A Method to Distinguish Potential Workplaces for Human-Robot Collaboration

Categories Konferenz (reviewed)
Year 2018
Authors Blankemeyer, S.; Recker, T.; Stuke, T.; Brokmann, J.; Geese, M.; Reiniger, M.; Pischke, D.; Oubari, A.; Raatz, A.
Published in Procedia CIRP 76 (2018) pp. 171-176, (7th CIRP Conference on Assembly Technologies and Systems (CATS), Tianjin, China), (6 pages)

The high dynamics of globalized markets and their increase in competition, as well as the demographic changes in western countries causing an increasing shortage of skilled personnel are resulting in major challenges for production companies today. These challenges relate in particular to the processes of assembly forming the last process step in the value chain due to its high share of manual labor.
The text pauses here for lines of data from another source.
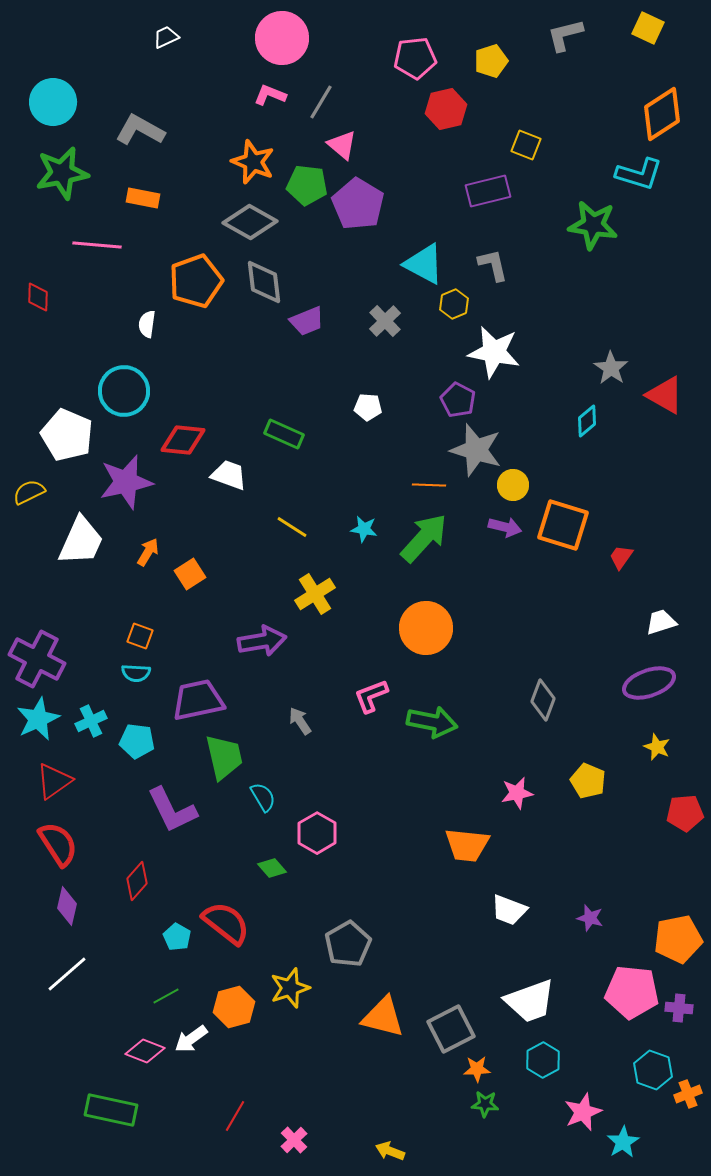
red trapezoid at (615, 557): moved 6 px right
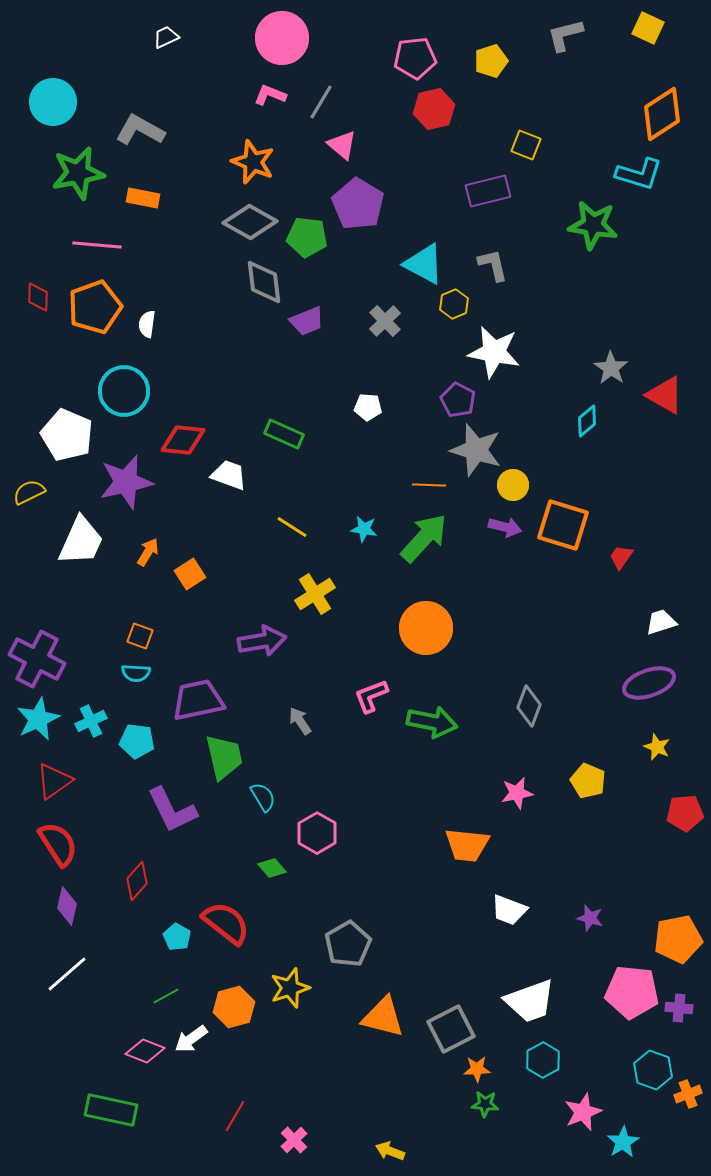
red hexagon at (446, 109): moved 12 px left
green star at (62, 173): moved 16 px right
green pentagon at (307, 185): moved 52 px down
orange pentagon at (196, 281): moved 101 px left, 26 px down
gray diamond at (543, 700): moved 14 px left, 6 px down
Collaborative assembly, which is characterized by immediate interaction of humans and robots, utilizes the strengths of both partners and is seen as an opportunity to achieve a higher level of flexibility in assembly just as well to support and relieve people of for instance non-ergonomic tasks through automation at work. Although almost every robot manufacturer already has collaborative systems in its product portfolio, these are not yet widely used in industrial production. This might have a variety of reasons, such as the fear of a risky investment or the lack of expertise within the company related to collaborative systems. This article shows a conceptual method that helps companies implementing human-robot-collaboration in their production more quickly and with less implied risk, thus addressing the forthcoming challenges. As a first step, companies must be qualified to make a suitable selection for a possible collaboration scenario. To achieve this, they need a tool to analyze and to evaluate their production processes according to their suitability for human-robot-collaboration. An important feature for an easy and effective use is that the process is formalized so that employees of companies can quickly and easily analyze different processes. The necessary criteria and procedures are developed accordingly and are integrated into the selection method. The main goal is to give the company a recommendation which of their processes are most suitable for human-robot-collaboration, so that they can be used effectively in their production.